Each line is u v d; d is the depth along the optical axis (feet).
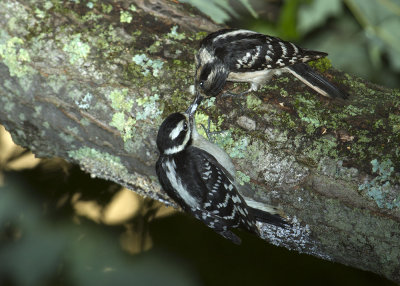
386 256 27.86
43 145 31.76
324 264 35.53
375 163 27.37
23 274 31.58
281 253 35.58
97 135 30.27
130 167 31.14
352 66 32.60
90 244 33.06
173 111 29.30
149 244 34.40
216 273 34.55
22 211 33.12
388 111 28.73
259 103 29.22
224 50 30.99
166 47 30.37
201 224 35.27
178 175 29.53
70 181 34.50
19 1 29.50
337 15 31.76
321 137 28.09
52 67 29.37
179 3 32.04
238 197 29.37
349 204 27.84
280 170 28.40
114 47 29.68
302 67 30.35
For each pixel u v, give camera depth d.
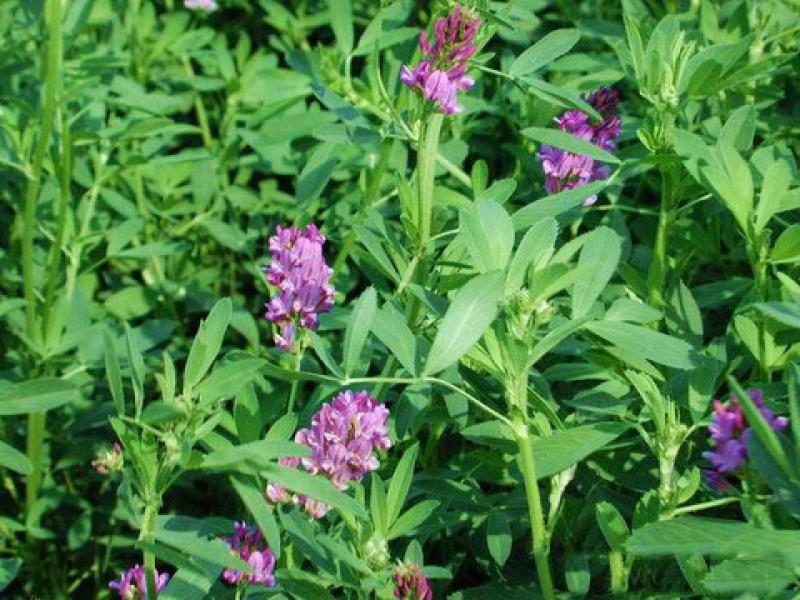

■ ■ ■ ■ ■

**REQUIRED WORK**:
Give again the lines from the line that contains "23 274 31.58" through the last line of the material above, exactly and with both ends included. Omit the pictures.

**RESULT BELOW**:
23 274 31.58
281 253 35.58
97 135 30.27
130 167 31.14
352 66 32.60
90 244 33.06
173 111 29.30
149 244 34.40
216 273 34.55
22 211 33.12
388 111 28.73
259 103 29.22
224 50 30.99
166 47 30.37
201 224 35.27
178 175 29.53
70 181 34.50
19 1 29.50
337 15 31.76
321 137 28.09
52 67 29.37
179 3 32.04
238 197 29.37
349 204 27.84
280 170 28.40
114 47 29.68
302 67 30.35
For each pixel u v, give camera depth d.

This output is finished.